▶ _EXERCISE GOAL_: Arrange the data from its start through the line containing "ebronics H61 Motherboard Price in Co...", both ends included, as a JSON list of strings with one string per line and no blank lines. Leave the pictures out of your answer.

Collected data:
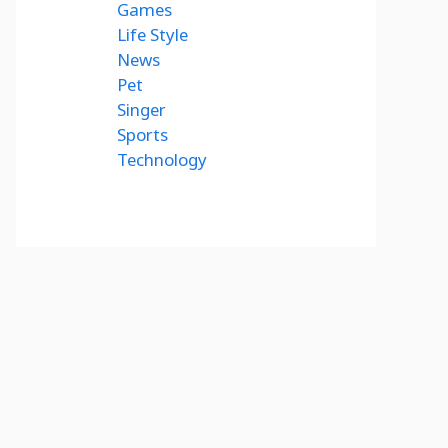
Games
Life Style
News
Pet
Singer
Sports
Technology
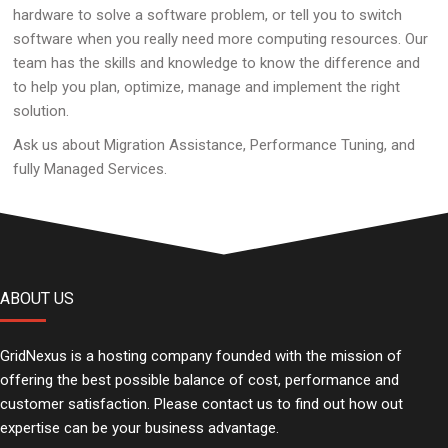
hardware to solve a software problem, or tell you to switch
software when you really need more computing resources. Our
team has the skills and knowledge to know the difference and
to help you plan, optimize, manage and implement the right
solution.
Ask us about Migration Assistance, Performance Tuning, and
fully Managed Services.
ABOUT US
GridNexus is a hosting company founded with the mission of
offering the best possible balance of cost, performance and
customer satisfaction. Please contact us to find out how out
expertise can be your business advantage.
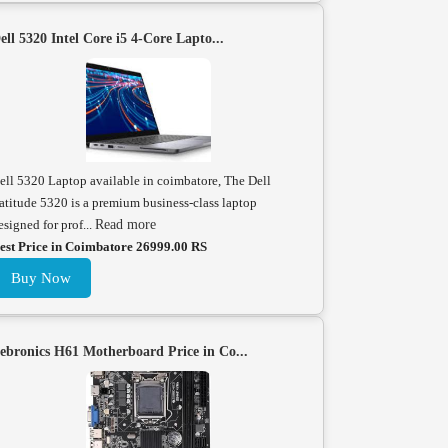
ell 5320 Intel Core i5 4-Core Lapto...
ell 5320 Laptop available in coimbatore, The Dell
atitude 5320 is a premium business-class laptop
esigned for prof...
Read more
est Price in Coimbatore 26999.00 RS
Buy Now
ebronics H61 Motherboard Price in Co...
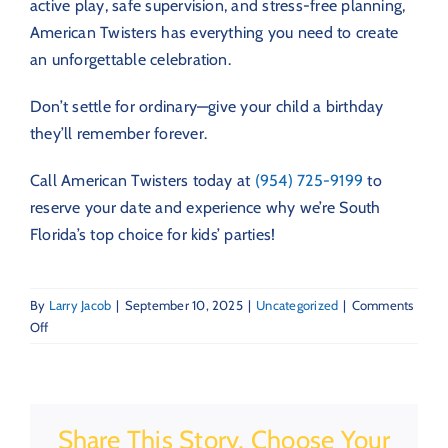
active play, safe supervision, and stress-free planning,
American Twisters has everything you need to create
an unforgettable celebration.
Don’t settle for ordinary—give your child a birthday
they’ll remember forever.
Call American Twisters today at
(954) 725-9199
to
reserve your date and experience why we’re South
Florida’s top choice for kids’ parties!
By
Larry Jacob
|
September 10, 2025
|
Uncategorized
|
Comments
on
Off
Top
Benefits
of
Hosting
Share This Story, Choose Your
a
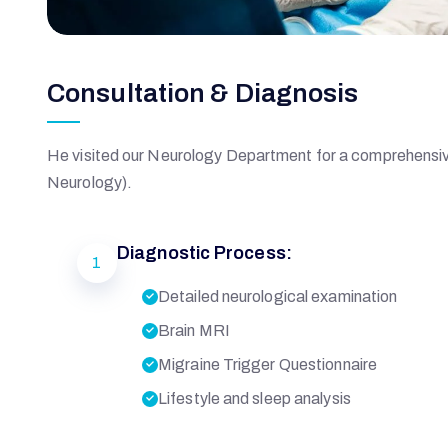
I
Consultation & Diagnosis
Q
B
He visited our Neurology Department for a comprehensive
Neurology).
A
Diagnostic Process:
1
L
Detailed neurological examination
Brain MRI
Migraine Trigger Questionnaire
M
Lifestyle and sleep analysis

▶ _TASK RESPONSE_:
[
  "Games",
  "Life Style",
  "News",
  "Pet",
  "Singer",
  "Sports",
  "Technology",
  "hardware to solve a software problem, or tell you to switch",
  "software when you really need more computing resources. Our",
  "team has the skills and knowledge to know the difference and",
  "to help you plan, optimize, manage and implement the right",
  "solution.",
  "Ask us about Migration Assistance, Performance Tuning, and",
  "fully Managed Services.",
  "ABOUT US",
  "GridNexus is a hosting company founded with the mission of",
  "offering the best possible balance of cost, performance and",
  "customer satisfaction. Please contact us to find out how out",
  "expertise can be your business advantage.",
  "ell 5320 Intel Core i5 4-Core Lapto...",
  "ell 5320 Laptop available in coimbatore, The Dell",
  "atitude 5320 is a premium business-class laptop",
  "esigned for prof...",
  "Read more",
  "est Price in Coimbatore 26999.00 RS",
  "Buy Now",
  "ebronics H61 Motherboard Price in Co..."
]